The U.S. military nuclear warheads — which are three times more explosive than the one dropped on Hiroshima in World War II — will be stationed at the Royal Air Force base at Lakenheath in Suffolk, England, according to a report by The Telegraph, which obtained the procurement contracts for a new facility at RAF Lakenheath.
A line item for a new “surety dormitory” turned up in defense budget documents last year. The Pentagon uses the term “surety” to refer to the safe-keeping of nuclear weapons. The Department of Defense has so far refused to comment on analyst speculations that the DOD intended the surety dormitory for Lakenheath to allow the U.S. to house tactical nuclear weapons there.

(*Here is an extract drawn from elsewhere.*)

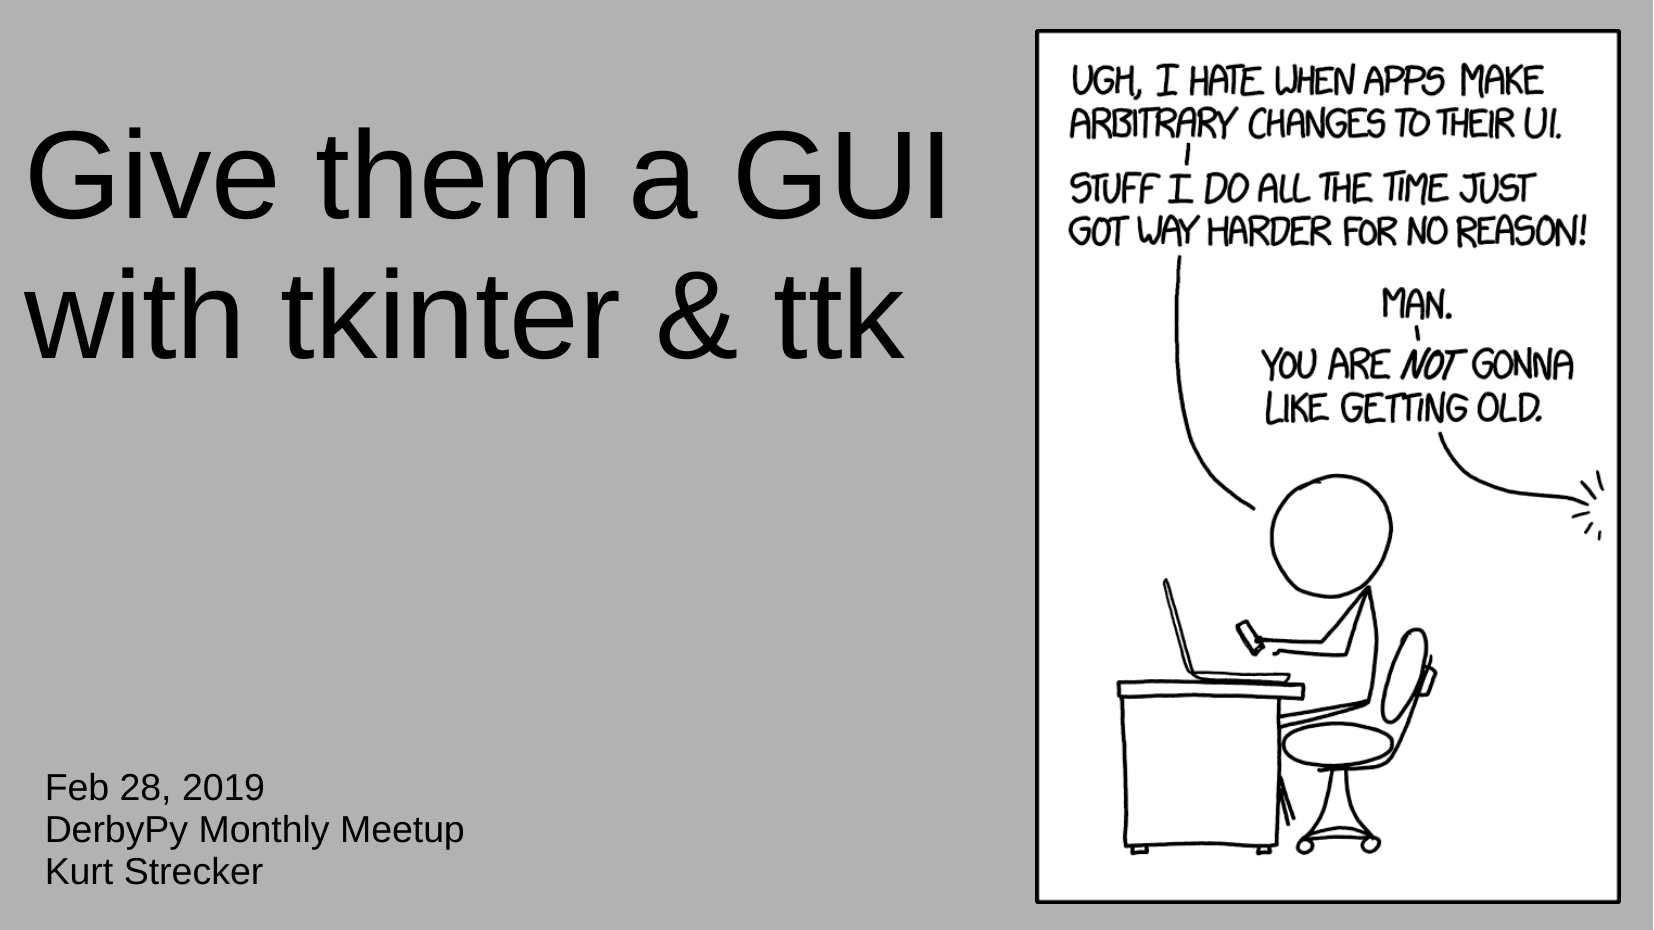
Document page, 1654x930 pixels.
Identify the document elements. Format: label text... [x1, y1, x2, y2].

picture [1035, 29, 1621, 904]
title Give them a GUI with tkinter & ttk [24, 104, 1006, 385]
text_box Feb 28, 2019 DerbyPy Monthly Meetup Kurt Strecker [30, 759, 691, 901]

In 2008, the U.S. had pulled back its nuclear weapons from the U.K. with the understanding that Cold War-era threats from Moscow had diminished significantly since the fall of the Soviet Union in 1991. The gravely serious policy change comes amid warnings from the North Atlantic Treaty Organization that NATO member nations should prepare for an all-out war with Russia.
'That must worry that madman Putin and all those other people who have declared war against the West'
Mike Parry argues that stationing US nuclear weapons at RAF Lakenheath would deter Vladimir Putin from aggression towards the West. pic.twitter.com/KSqTPhd0p5
— GB News (@GBNEWS) January 27, 2024
Senior NATO military official Admiral Rob Bauer announced last week that private citizens should be ready for a war with Russia in the next 20 years that could completely change the world as we know it.
Russia has previously said that Moscow would consider any move to redeploy the U.S. nuclear arsenal to Great Britain to be an “escalation” and that Russia would respond with “compensating counter-measures.”
Meanwhile, Sir Patrick Sanders, the retiring head of the British army, said the U.K. needs to recruit 45,000 new reservists and citizens to increase the size of its 74,000-soldier army for better military readiness in case of a possible conflict.
A recent assessment by the conservative Heritage Foundation in Washington D.C. found that the U.S. military is currently so “weak” that it may not be able to successfully conduct a major regional war while keeping up its other global commitments.